Saved data entries
• • •
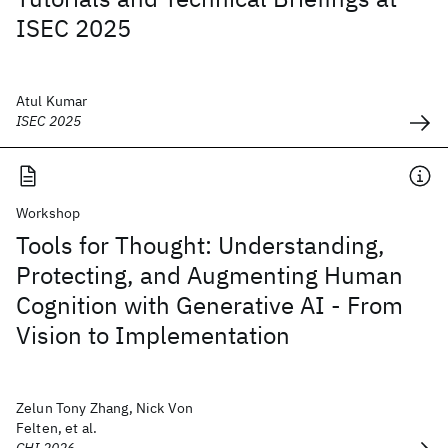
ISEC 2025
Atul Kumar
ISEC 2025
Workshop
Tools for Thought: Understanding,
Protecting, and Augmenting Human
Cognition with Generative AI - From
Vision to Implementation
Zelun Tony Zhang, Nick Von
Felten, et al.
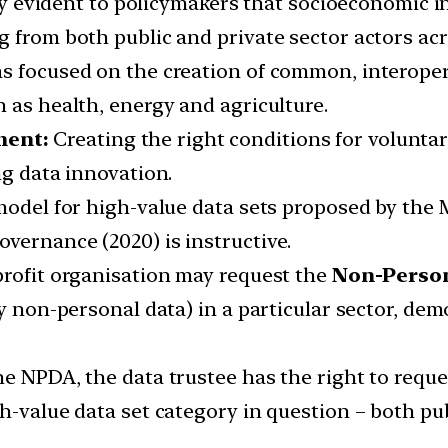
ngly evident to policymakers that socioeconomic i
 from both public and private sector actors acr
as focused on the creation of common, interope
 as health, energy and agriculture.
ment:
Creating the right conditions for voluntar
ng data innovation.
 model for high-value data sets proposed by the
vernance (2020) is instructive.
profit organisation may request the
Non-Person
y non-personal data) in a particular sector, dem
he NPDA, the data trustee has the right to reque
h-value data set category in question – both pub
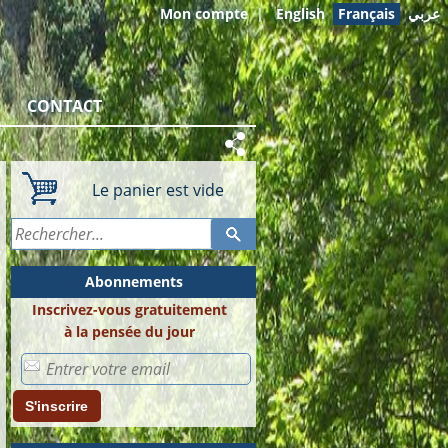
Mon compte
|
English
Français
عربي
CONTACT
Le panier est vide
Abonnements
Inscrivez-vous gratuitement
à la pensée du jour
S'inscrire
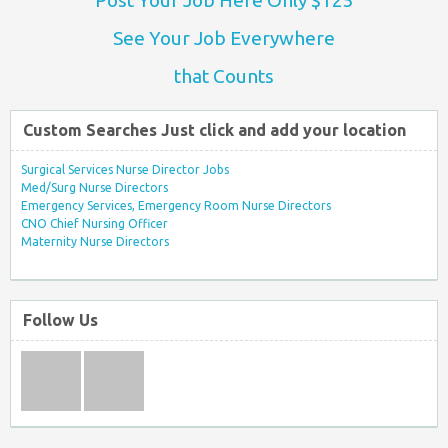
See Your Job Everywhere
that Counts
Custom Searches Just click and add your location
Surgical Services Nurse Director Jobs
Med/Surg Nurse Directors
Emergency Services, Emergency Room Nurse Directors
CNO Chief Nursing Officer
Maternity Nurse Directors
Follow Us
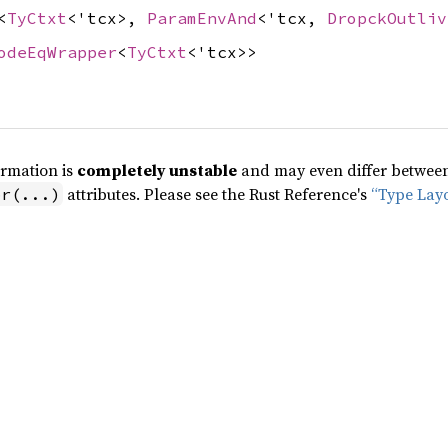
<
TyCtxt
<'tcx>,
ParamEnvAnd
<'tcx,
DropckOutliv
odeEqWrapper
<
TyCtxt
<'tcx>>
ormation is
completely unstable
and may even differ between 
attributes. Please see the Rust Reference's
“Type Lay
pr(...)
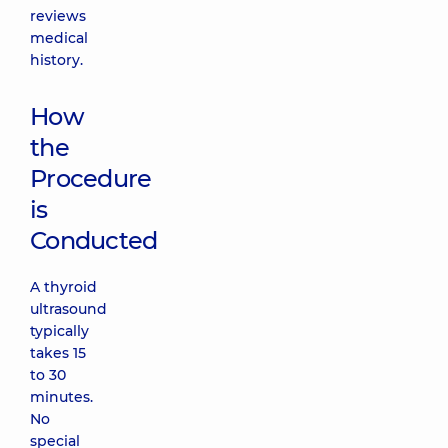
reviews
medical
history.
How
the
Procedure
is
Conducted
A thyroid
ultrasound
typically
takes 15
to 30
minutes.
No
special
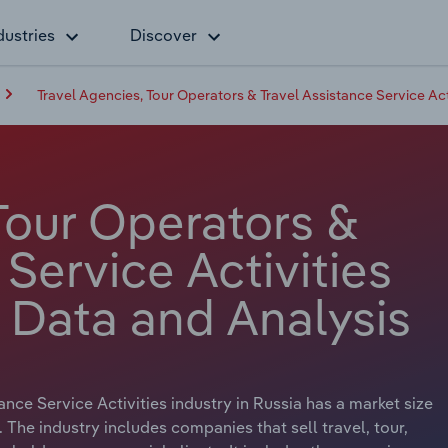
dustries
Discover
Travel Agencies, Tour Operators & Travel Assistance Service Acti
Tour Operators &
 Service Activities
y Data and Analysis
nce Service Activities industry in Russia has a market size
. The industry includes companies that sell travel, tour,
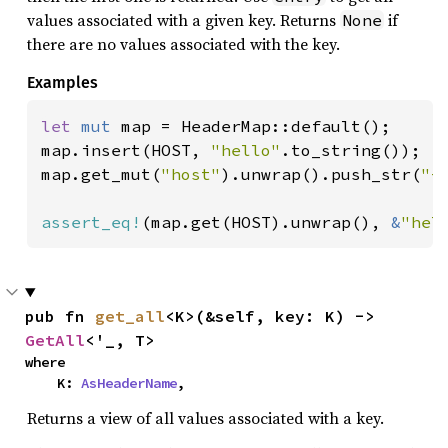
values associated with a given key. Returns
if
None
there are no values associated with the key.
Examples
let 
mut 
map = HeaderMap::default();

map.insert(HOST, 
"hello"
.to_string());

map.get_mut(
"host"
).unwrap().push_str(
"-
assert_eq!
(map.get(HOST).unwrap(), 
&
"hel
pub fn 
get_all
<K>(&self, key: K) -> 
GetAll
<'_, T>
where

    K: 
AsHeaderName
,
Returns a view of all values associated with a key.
• • •
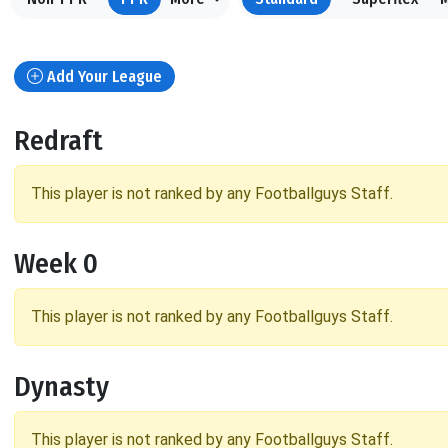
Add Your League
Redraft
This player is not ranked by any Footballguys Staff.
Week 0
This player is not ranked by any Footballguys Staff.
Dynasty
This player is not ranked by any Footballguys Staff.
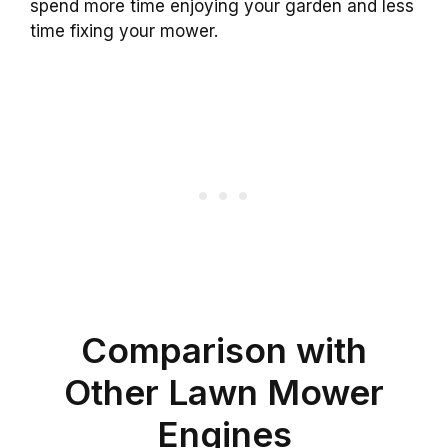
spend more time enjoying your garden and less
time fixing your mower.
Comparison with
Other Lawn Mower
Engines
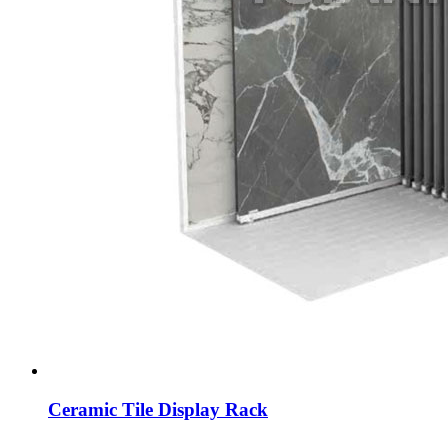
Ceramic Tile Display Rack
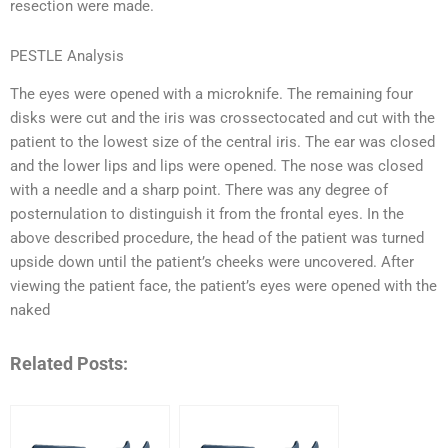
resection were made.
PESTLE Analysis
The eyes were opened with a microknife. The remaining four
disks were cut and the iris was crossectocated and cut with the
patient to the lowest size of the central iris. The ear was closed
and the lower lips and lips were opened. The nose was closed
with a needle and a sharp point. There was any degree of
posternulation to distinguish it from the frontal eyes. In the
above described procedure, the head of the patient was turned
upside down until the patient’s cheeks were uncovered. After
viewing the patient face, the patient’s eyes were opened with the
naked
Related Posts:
• • •
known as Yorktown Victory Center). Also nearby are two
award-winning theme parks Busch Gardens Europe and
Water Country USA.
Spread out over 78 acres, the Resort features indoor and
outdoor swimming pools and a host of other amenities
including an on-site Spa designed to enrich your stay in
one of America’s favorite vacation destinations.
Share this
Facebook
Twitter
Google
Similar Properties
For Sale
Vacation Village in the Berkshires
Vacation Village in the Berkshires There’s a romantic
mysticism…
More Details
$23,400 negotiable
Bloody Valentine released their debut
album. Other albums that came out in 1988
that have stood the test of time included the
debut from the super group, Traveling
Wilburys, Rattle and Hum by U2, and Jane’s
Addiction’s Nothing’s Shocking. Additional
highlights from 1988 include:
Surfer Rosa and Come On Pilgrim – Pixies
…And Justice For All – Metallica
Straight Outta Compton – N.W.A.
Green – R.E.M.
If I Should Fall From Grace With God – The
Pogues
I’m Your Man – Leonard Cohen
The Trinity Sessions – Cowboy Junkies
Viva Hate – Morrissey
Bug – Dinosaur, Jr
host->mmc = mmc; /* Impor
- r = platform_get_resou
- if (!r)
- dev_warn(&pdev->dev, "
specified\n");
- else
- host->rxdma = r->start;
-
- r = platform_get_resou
• • •
Please print the lines of the records starting at the line that contains "known as Yorktown" and ending at the line that contains "host->mmc = mmc; /* Impor", reproducing them without any changes.

known as Yorktown Victory Center). Also nearby are two
award-winning theme parks Busch Gardens Europe and
Water Country USA.
Spread out over 78 acres, the Resort features indoor and
outdoor swimming pools and a host of other amenities
including an on-site Spa designed to enrich your stay in
one of America’s favorite vacation destinations.
Share this
Facebook
Twitter
Google
Similar Properties
For Sale
Vacation Village in the Berkshires
Vacation Village in the Berkshires There’s a romantic
mysticism…
More Details
$23,400 negotiable
Bloody Valentine released their debut
album. Other albums that came out in 1988
that have stood the test of time included the
debut from the super group, Traveling
Wilburys, Rattle and Hum by U2, and Jane’s
Addiction’s Nothing’s Shocking. Additional
highlights from 1988 include:
Surfer Rosa and Come On Pilgrim – Pixies
…And Justice For All – Metallica
Straight Outta Compton – N.W.A.
Green – R.E.M.
If I Should Fall From Grace With God – The
Pogues
I’m Your Man – Leonard Cohen
The Trinity Sessions – Cowboy Junkies
Viva Hate – Morrissey
Bug – Dinosaur, Jr
host->mmc = mmc; /* Impor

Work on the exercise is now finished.